Le jeune comte gardait le silence. Son regard, errant de l’un à l’autre, n’indiquait que trop le profond trouble de son âme qu’il cherchait vainement à calmer.

Maître Koltz et ses amis comprirent qu’un lien mystérieux devait rattacher le comte de Télek au baron de Gortz ; mais, si curieux qu’ils fussent, ils se tinrent sur une convenable réserve et n’insistèrent pas pour en apprendre davantage. Plus tard, on verrait ce qu’il y aurait à faire.

Quelques instants après, tous avaient quitté le Roi Mathias, très intrigués de cet extraordinaire enchaînement d’aventures, qui ne présageait rien de bon pour le village.
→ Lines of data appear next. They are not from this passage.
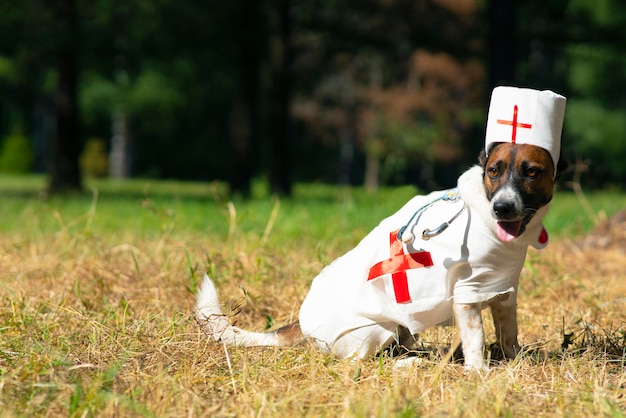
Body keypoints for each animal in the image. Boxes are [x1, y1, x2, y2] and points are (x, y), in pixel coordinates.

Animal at [195, 87, 564, 370]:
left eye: (531, 172)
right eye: (493, 171)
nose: (502, 207)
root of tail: (303, 324)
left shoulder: (504, 291)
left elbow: (509, 334)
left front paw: (513, 362)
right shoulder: (468, 295)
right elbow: (476, 338)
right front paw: (478, 372)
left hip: (401, 328)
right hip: (375, 329)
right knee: (363, 362)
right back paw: (411, 363)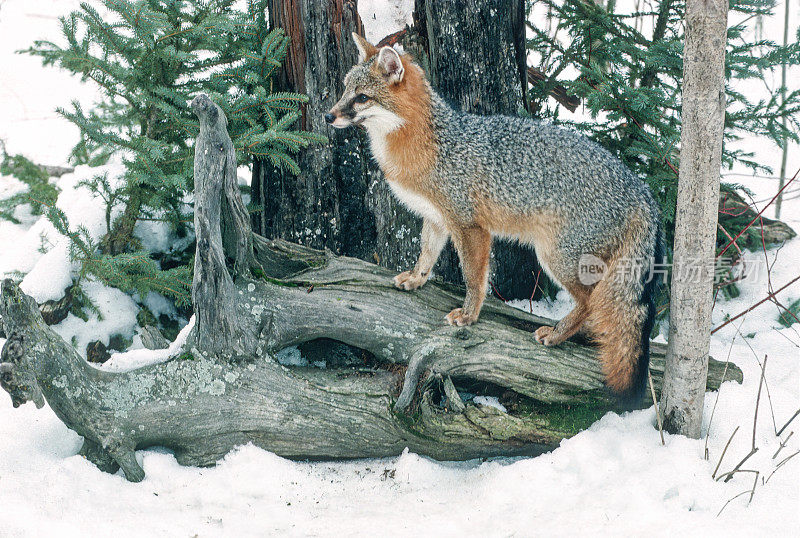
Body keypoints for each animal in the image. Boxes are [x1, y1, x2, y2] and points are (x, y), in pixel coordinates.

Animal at [324, 34, 664, 406]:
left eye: (361, 97)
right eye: (344, 90)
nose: (327, 116)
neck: (429, 143)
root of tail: (644, 191)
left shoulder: (469, 227)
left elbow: (474, 278)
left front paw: (469, 315)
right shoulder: (437, 218)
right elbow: (426, 254)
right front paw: (415, 279)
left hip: (556, 258)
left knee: (591, 304)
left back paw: (557, 334)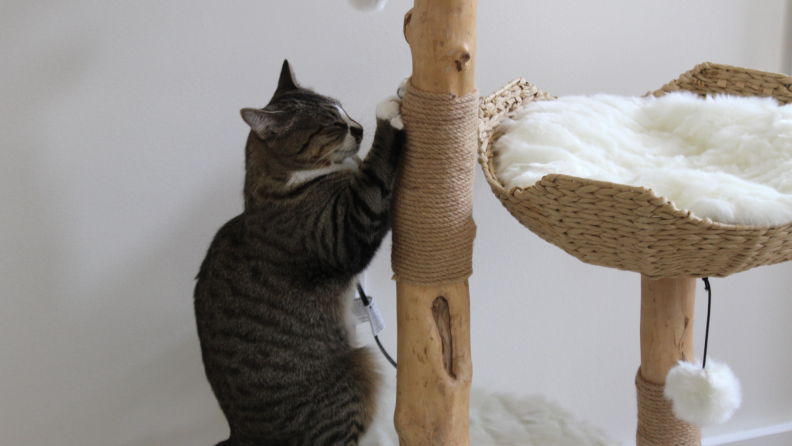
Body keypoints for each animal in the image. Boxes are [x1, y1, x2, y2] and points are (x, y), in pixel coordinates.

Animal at [192, 60, 402, 446]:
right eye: (333, 124)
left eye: (344, 110)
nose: (358, 128)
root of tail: (237, 433)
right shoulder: (343, 230)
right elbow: (374, 175)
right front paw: (389, 113)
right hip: (357, 375)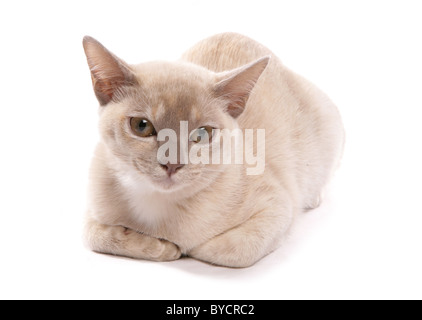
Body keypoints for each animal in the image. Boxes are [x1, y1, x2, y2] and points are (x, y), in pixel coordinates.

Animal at [81, 31, 342, 268]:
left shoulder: (278, 205)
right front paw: (160, 247)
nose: (172, 164)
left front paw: (182, 248)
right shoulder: (92, 209)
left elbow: (230, 249)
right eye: (141, 126)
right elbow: (96, 235)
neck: (156, 204)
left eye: (202, 134)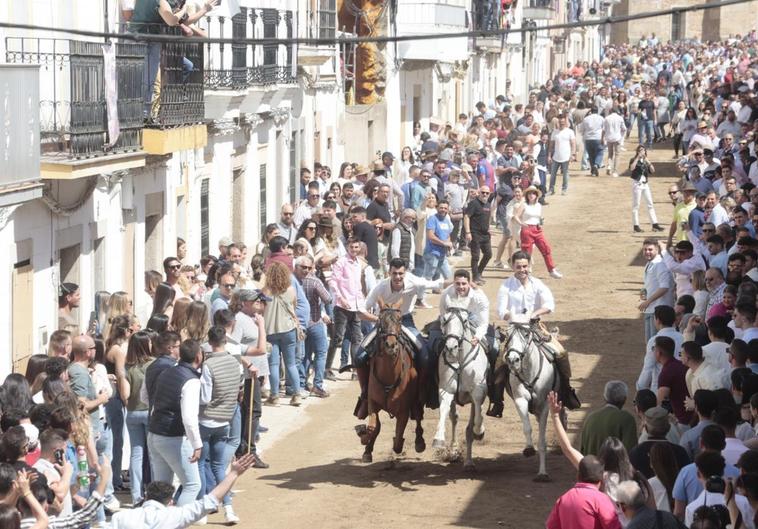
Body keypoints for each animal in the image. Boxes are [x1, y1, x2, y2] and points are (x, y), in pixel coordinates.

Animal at [358, 302, 424, 462]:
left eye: (399, 320)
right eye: (380, 320)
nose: (390, 345)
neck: (389, 376)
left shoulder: (404, 411)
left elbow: (398, 438)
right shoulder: (372, 403)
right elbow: (373, 427)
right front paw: (365, 443)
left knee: (418, 415)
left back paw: (419, 441)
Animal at [434, 308, 492, 468]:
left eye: (465, 320)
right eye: (444, 319)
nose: (451, 347)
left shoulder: (477, 392)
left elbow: (477, 417)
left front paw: (480, 431)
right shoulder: (446, 390)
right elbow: (444, 411)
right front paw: (438, 438)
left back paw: (469, 462)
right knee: (454, 417)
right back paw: (455, 450)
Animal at [498, 320, 564, 480]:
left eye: (526, 334)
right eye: (507, 335)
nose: (513, 360)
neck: (530, 371)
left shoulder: (545, 405)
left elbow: (542, 442)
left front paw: (542, 473)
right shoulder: (520, 400)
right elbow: (527, 427)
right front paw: (528, 449)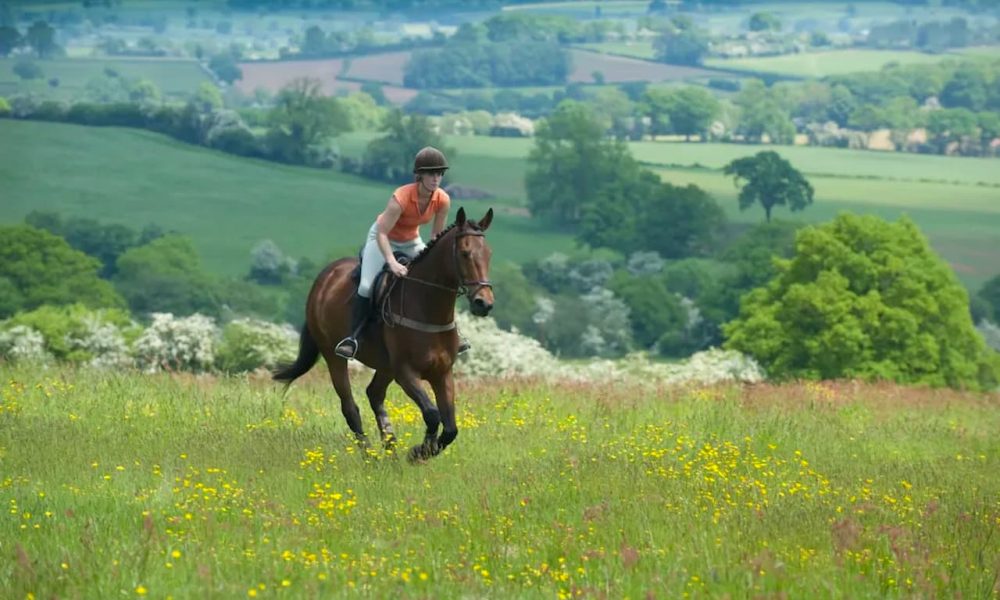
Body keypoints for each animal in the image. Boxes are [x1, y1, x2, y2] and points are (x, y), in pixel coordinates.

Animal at [272, 209, 494, 462]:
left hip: (385, 366)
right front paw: (418, 452)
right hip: (334, 356)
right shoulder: (405, 373)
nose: (484, 303)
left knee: (374, 394)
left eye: (489, 254)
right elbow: (432, 414)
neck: (427, 306)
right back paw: (370, 455)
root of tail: (324, 277)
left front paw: (424, 451)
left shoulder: (442, 373)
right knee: (350, 406)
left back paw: (390, 446)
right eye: (465, 253)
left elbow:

Et puis, à présent que le jeune comte savait à qui appartenait le château des Carpathes, tiendrait-il sa promesse ? Une fois arrivé à Karlsburg, préviendrait-il les autorités et réclamerait-il leur intervention ? Voilà ce que se demandaient le biró, le magister, le docteur Patak et les autres. Dans tous les cas, s’il ne le faisait, maître Koltz était décidé à le faire. La police serait avertie, elle viendrait visiter le château, elle verrait s’il était hanté par des esprits ou habité par des malfaiteurs, car le village ne pouvait pas rester plus longtemps sous une pareille obsession.
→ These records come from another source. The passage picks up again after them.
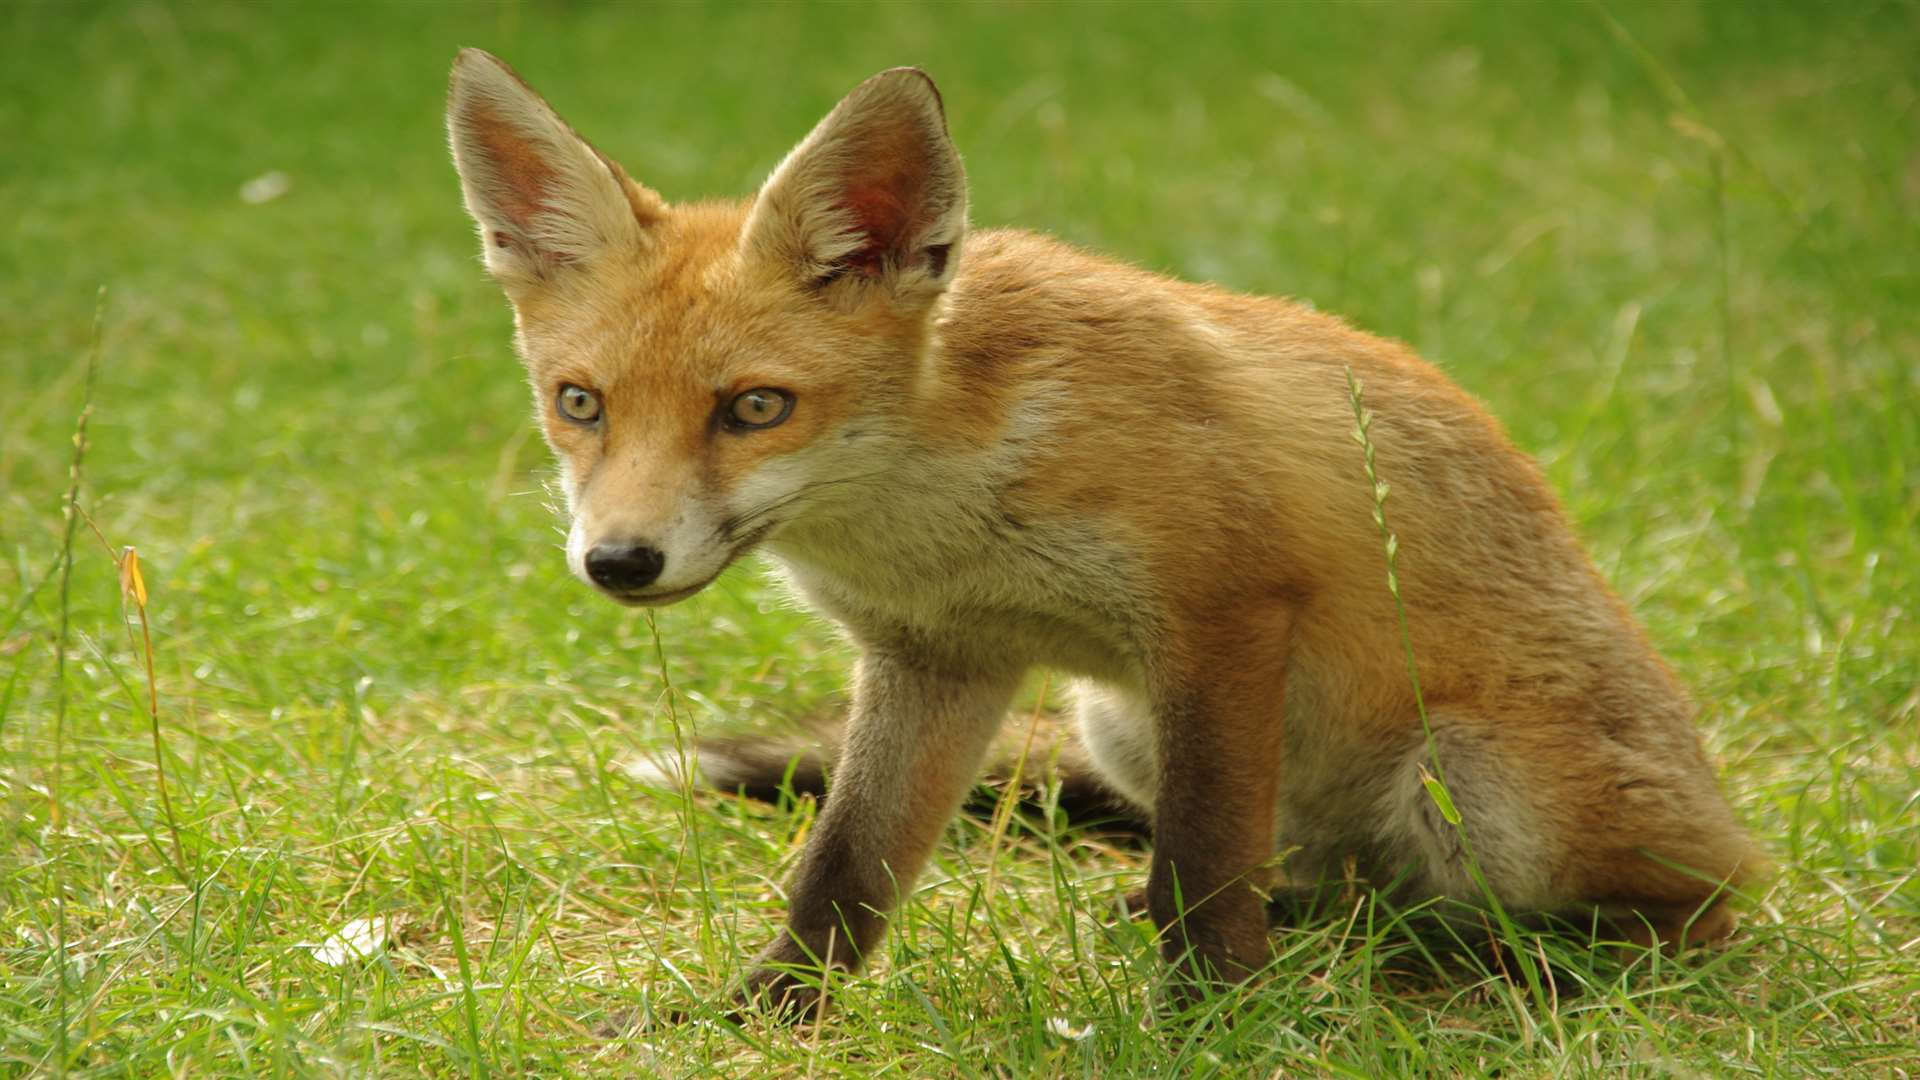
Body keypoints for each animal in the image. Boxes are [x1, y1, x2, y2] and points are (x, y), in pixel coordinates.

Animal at [445, 48, 1758, 1006]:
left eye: (755, 407)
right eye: (579, 403)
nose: (619, 561)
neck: (940, 511)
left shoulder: (1225, 616)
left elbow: (1203, 863)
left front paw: (1212, 1018)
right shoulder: (937, 657)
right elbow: (847, 866)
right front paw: (772, 1010)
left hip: (1481, 782)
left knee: (1675, 917)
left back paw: (1504, 967)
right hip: (1119, 725)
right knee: (1321, 879)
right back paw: (1333, 927)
Pour la plupart de ses habitants, il est vrai, ce serait là une tentative inutile, une mesure inefficace. S’attaquer à des génies !… Mais les sabres des gendarmes se briseraient comme verre, et leurs fusils rateraient à chaque coup !

Franz de Télek, demeuré seul dans la grande salle du Roi Mathias, s’abandonna au cours de ces souvenirs que le nom du baron de Gortz venait d’évoquer si douloureusement.